## REQUIRED ACTION
Compute how many lines in the listing below hold the string "design", then state only the result.

## INPUT
□ □ □ □
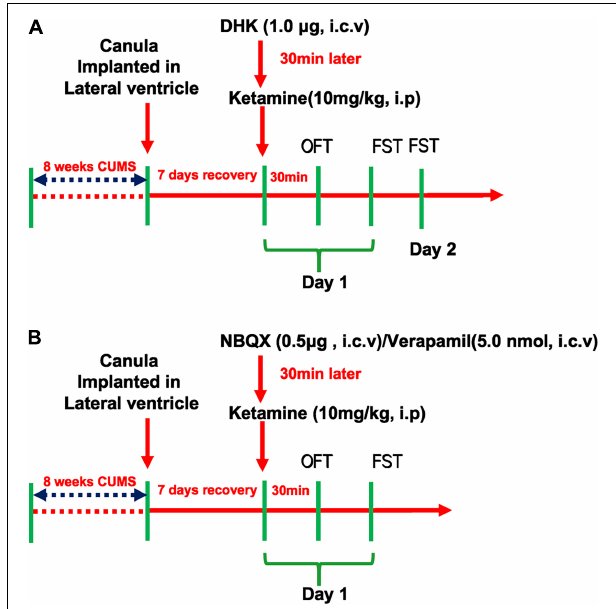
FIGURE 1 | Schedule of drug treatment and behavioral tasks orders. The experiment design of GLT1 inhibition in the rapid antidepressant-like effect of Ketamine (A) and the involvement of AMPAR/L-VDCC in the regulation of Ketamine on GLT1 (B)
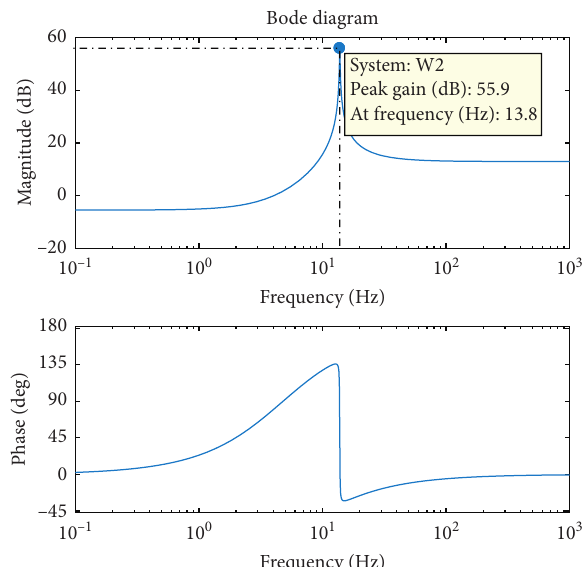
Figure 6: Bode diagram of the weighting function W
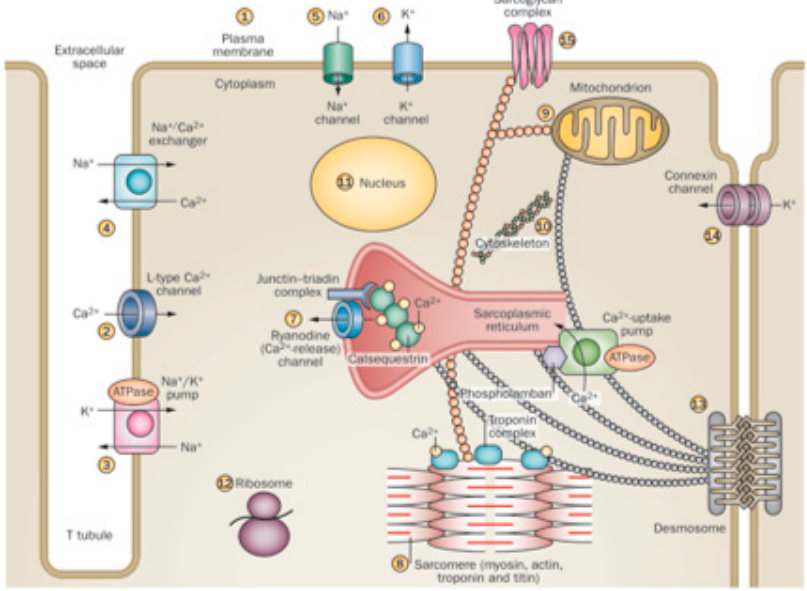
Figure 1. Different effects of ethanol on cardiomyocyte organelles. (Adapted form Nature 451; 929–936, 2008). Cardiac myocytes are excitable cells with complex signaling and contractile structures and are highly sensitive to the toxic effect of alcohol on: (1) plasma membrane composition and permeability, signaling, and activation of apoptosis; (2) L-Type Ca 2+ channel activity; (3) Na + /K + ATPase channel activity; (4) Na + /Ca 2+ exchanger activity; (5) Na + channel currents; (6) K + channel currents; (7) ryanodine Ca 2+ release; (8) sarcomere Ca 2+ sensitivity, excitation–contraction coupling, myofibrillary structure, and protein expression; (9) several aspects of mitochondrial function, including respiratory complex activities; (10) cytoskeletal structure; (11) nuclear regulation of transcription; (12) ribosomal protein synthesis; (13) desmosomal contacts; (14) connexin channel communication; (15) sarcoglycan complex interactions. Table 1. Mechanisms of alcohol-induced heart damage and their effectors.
□ □ □ □
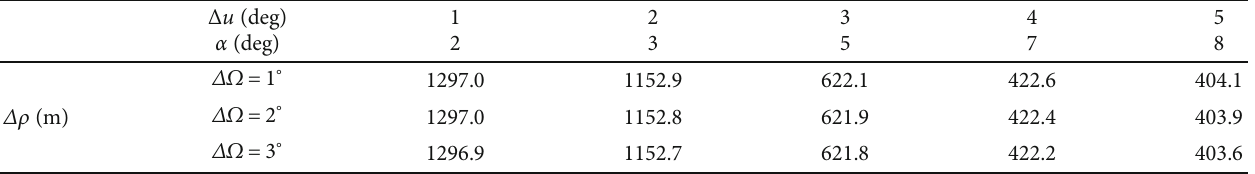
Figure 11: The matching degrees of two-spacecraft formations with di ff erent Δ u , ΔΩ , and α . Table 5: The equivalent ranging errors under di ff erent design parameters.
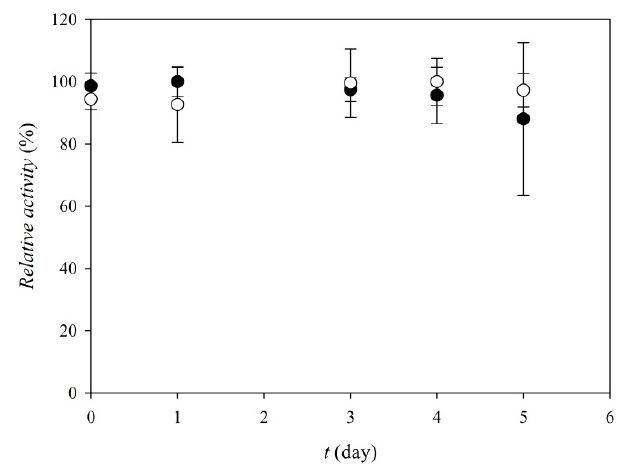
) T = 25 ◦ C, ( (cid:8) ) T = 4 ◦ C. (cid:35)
□ □ □ □
## ANSWER AREA
2